# I need chewie ideas!



## luvMyBRT (Mar 8, 2010)

So Duncan can chew! I know he has been teething, so I have been sure to have plenty of chews around. 

So he loves tendons, bully sticks, braided bully sticks, merrick chews, etc, etc. It would be nice to find some longer lasting chews as I am spending a small fortune keeping my boy happy... 

What are some other chewie ideas? What about antlers? What are some other natural fully digestable chews? Are there any bones that I could get from a butcher that would be safe to give?


----------



## CorgiPaws (Mar 31, 2009)

two words: beef ribs.


----------



## luvMyBRT (Mar 8, 2010)

Awesome. I was wondering about beef ribs. :biggrin:


----------



## DaneMama (Jun 27, 2008)

saraj2878 said:


> Awesome. I was wondering about beef ribs. :biggrin:


Make sure that they are raw though. And expect to see some initial diarrhea and upset since they can be pretty fatty. But definitely a good rec bone for dogs!

Another chew that you can get is elk or deer antlers. You have to make sure they are fresh. We bought a whole rack off of ebay for like $60 or something. If you buy them off the internet from dog food sites they are 10 times more expensive at least. We gave our girls one half of the rack sometime last year and its still mostly laying around but they do chew on it from time to time.

http://dogfoodchat.com/forum/raw-feeding/1796-antlers-treats.html


----------



## jdatwood (Apr 13, 2009)

danemama08 said:


> We gave our girls one half of the rack sometime last year and its still mostly laying around but they do chew on it from time to time.
> 
> http://dogfoodchat.com/forum/raw-feeding/1796-antlers-treats.html


Some days they LOVE it... it's been a while though. I'm thinking I should cut a new piece off and expose the insides again :biggrin:


----------



## 1605 (May 27, 2009)

saraj2878 said:


> So Duncan can chew! I know he has been teething, so I have been sure to have plenty of chews around.
> 
> So he loves tendons, bully sticks, braided bully sticks, merrick chews, etc, etc. It would be nice to find some longer lasting chews as I am spending a small fortune keeping my boy happy...
> 
> What are some other chewie ideas? What about antlers? What are some other natural fully digestable chews? Are there any bones that I could get from a butcher that would be safe to give?


I know this may offend some people's sensibilities, but we also give our mega-chewer nyla bones as well as bully sticks and tendons. They come in interesting shapes, last a long time, and break down into small enough pieces that they are not an issue.


----------



## luvMyBRT (Mar 8, 2010)

Thanks for the ideas everyone. :smile:

I am liking the idea of the rib bones. I am wondering if I got some and then tried to cut the meat off and cook it for us somehow and then give just the raw bones to the dogs. Really don't want any dog diarrhea...LOL.

I just put in a big order at bestbullystick.com for some braided bully sticks, tendons, treacheas (sp?), etc...They cost so much less when I order them online. 

Jon-how do you cut the antlers? A hand saw? I am thinking antlers may be worth a try....


----------



## wags (Jan 31, 2009)

A good chewing device is the filled Kong toy. Frozen is great for teething pups! Put peanut butter , yogurt plain (remember when freezing to put saran wrap around it so it doesn't spill in the fridge) there are lots of fillings for Kongs.


----------



## wags (Jan 31, 2009)

Some kong filler ideas!

*Material provided*:
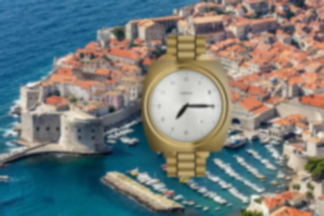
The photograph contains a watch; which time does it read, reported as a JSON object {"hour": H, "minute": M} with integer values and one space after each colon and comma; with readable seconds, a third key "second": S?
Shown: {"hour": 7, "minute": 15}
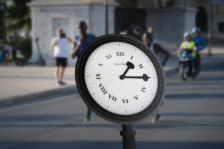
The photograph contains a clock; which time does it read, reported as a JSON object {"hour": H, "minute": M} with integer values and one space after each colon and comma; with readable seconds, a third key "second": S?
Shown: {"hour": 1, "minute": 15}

--

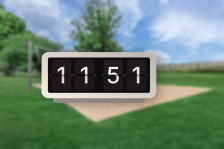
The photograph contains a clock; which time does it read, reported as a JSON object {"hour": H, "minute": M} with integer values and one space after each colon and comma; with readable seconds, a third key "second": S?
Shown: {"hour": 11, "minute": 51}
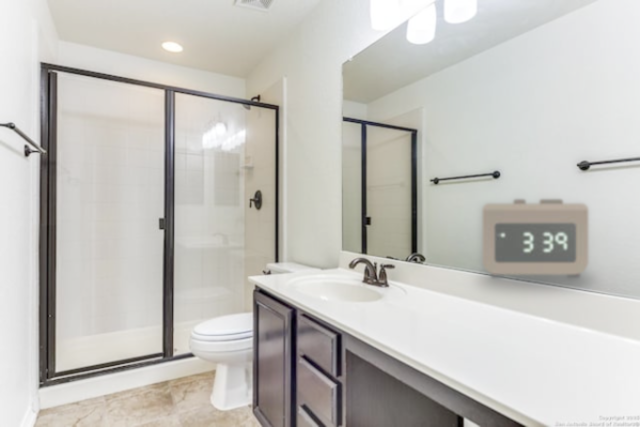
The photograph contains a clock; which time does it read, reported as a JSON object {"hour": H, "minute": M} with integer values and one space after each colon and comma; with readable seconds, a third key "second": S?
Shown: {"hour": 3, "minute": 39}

==

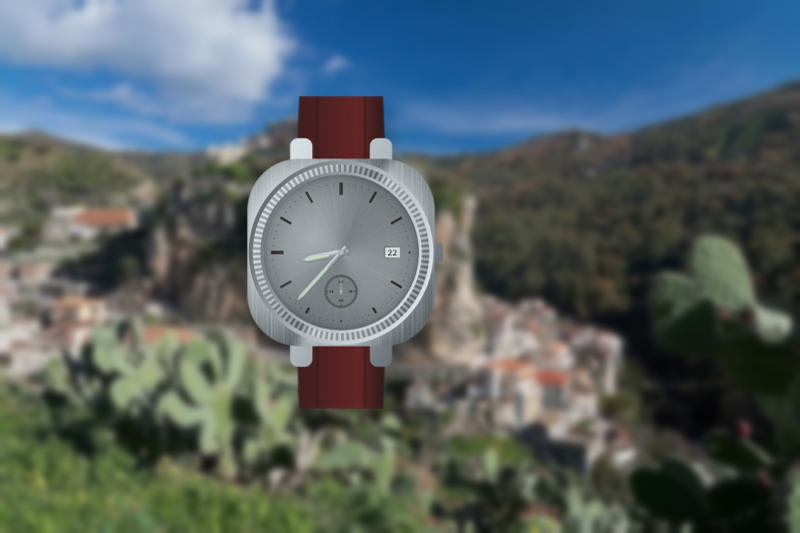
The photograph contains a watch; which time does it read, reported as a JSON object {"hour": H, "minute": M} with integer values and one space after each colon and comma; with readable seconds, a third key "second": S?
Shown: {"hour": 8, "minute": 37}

*Task objective*:
Write out the passage of the dog chew thread that begins with the words containing "I am liking" and ends with "order them online.". The records stand apart from the dog chew thread and are separate material.

*Complete output*:
I am liking the idea of the rib bones. I am wondering if I got some and then tried to cut the meat off and cook it for us somehow and then give just the raw bones to the dogs. Really don't want any dog diarrhea...LOL.

I just put in a big order at bestbullystick.com for some braided bully sticks, tendons, treacheas (sp?), etc...They cost so much less when I order them online.